Etain listened intently to the language, spoken in the code of euphemism out of long habit. Cleaning up certainly meant removing bloodstains, because she’d seen them, but she had the feeling it was more than that.

“No further business with our two friends?” Skirata said.

“That’s the trouble with Coruscant,” Vau said. “High balconies are safety risks. At least that confirms our two guests weren’t Jedi, eh?” Vau found a seat, and the strill scrambled onto his lap: it took Etain a moment to work out what he meant, and the realization shocked her. “The other fortunate thing is that I was able to talk to Vinna Jiss’s supervisor at GAR logistics as her … landlord and complain that she had skipped owing me rent. The supervisor was sympathetic and said she was an unreliable employee.”

“So?” said Skirata. Omega had disappeared back to the rooms that led off the main one. Except Atin: Atin waited, a block of black hatred, and Ordo stacked the explosives.

“So at least we don’t have to worry about her being missed too badly.” Vau glanced at Atin, almost as if he was seeking a greeting, but got no reaction. “And she confirmed that there was one other person in logistics that she had to leave information for in an agreed place, a dead letter drop inside the GAR complex, whenever she could manage it. In a locker in the female ‘ freshers.”

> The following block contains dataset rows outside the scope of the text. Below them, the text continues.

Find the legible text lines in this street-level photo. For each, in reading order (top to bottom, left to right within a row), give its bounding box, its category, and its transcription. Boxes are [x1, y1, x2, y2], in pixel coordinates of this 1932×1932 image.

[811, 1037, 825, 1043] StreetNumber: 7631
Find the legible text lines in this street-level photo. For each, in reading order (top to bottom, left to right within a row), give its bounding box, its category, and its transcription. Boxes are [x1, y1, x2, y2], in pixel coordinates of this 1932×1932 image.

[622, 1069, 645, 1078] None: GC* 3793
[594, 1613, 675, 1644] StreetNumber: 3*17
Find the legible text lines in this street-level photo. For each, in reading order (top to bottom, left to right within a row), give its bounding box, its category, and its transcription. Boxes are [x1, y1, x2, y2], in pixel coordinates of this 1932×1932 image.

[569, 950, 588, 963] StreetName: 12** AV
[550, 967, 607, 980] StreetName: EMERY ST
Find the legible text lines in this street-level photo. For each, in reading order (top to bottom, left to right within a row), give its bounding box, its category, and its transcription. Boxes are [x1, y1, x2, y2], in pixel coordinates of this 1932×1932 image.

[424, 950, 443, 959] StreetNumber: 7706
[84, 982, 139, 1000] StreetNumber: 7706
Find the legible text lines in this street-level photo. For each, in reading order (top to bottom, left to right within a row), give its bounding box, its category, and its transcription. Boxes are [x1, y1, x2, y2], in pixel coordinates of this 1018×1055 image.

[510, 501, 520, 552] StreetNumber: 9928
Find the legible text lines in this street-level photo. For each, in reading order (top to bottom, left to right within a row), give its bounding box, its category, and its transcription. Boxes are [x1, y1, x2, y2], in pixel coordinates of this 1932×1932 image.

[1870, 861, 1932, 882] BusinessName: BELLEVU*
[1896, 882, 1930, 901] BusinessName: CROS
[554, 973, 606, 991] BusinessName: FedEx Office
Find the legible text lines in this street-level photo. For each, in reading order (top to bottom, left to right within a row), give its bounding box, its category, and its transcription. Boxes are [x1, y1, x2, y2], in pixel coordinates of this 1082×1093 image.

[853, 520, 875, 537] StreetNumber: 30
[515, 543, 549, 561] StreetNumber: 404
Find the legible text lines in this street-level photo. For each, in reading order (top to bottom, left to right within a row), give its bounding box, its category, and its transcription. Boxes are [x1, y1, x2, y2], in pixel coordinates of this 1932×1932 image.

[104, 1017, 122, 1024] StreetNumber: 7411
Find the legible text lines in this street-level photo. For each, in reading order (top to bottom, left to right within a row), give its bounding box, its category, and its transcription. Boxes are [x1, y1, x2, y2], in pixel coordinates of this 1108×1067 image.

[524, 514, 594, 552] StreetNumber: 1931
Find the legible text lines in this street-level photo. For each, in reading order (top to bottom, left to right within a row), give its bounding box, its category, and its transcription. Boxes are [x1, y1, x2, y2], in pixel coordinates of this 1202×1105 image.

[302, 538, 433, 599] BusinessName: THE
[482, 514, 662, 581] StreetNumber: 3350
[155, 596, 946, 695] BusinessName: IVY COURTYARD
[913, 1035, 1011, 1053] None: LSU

“What? You’re kidding me.”

“I know. We spend millions on the latest ships but we’re stuffed by a simple security leak that wouldn’t baffle a Kitonak grocer.”

Etain felt Skirata generate a little dark vortex of rage. His face drained of color. “Why are they so shabla clueless?”

“Because they’re a bureaucracy, and they’re not the ones in the front line. Anyway, none of the traffic information is impossible to dig out by other routes. It’s just quick and easy-all wrapped up in one chip. Worth having because it saves them a lot of time, which means they don’t have many personnel. Small and opportunistic network, I reckon.”

Skirata was rubbing his face slowly with both hands, exasperated and weary. “So she didn’t know who collected the data, other than that they could use the female ‘freshers without attracting attention? Or what their schedule was?”

“If she had known, I can guarantee she would have told me.”

“I’ll bet.”

“So we need someone in there to flush that person out.”

“That’s me,” Ordo said, and went on making the thermal plastoid into neat piles. Etain had counted two hundred small rectangular packets so far. “All I have to do is withdraw the trooper who’s seconded to the transport division and step in.”

“And what happens to him?” Vau said.

“He stays here until I’m finished,” Ordo said. “You can make a commando of him in the meantime, Kal’buir”

“Well, this is going to be very cozy.” Vau rubbed the still’s back, and it shuddered with visible delight. “Because you have to find room for me, too.”

“Then the strill sleeps on the landing platform,” Skirata said.

“Then I do, too,” said Vau.

Fi emerged from the room he shared with Atin and stared at the animal. “We could always leave it downstairs in the bar as an air freshener.”

“One day, RC-eight-oh-one-five,” Vau said, smiling with unusual sincerity, “you might be very glad of Mird’s natural talents.”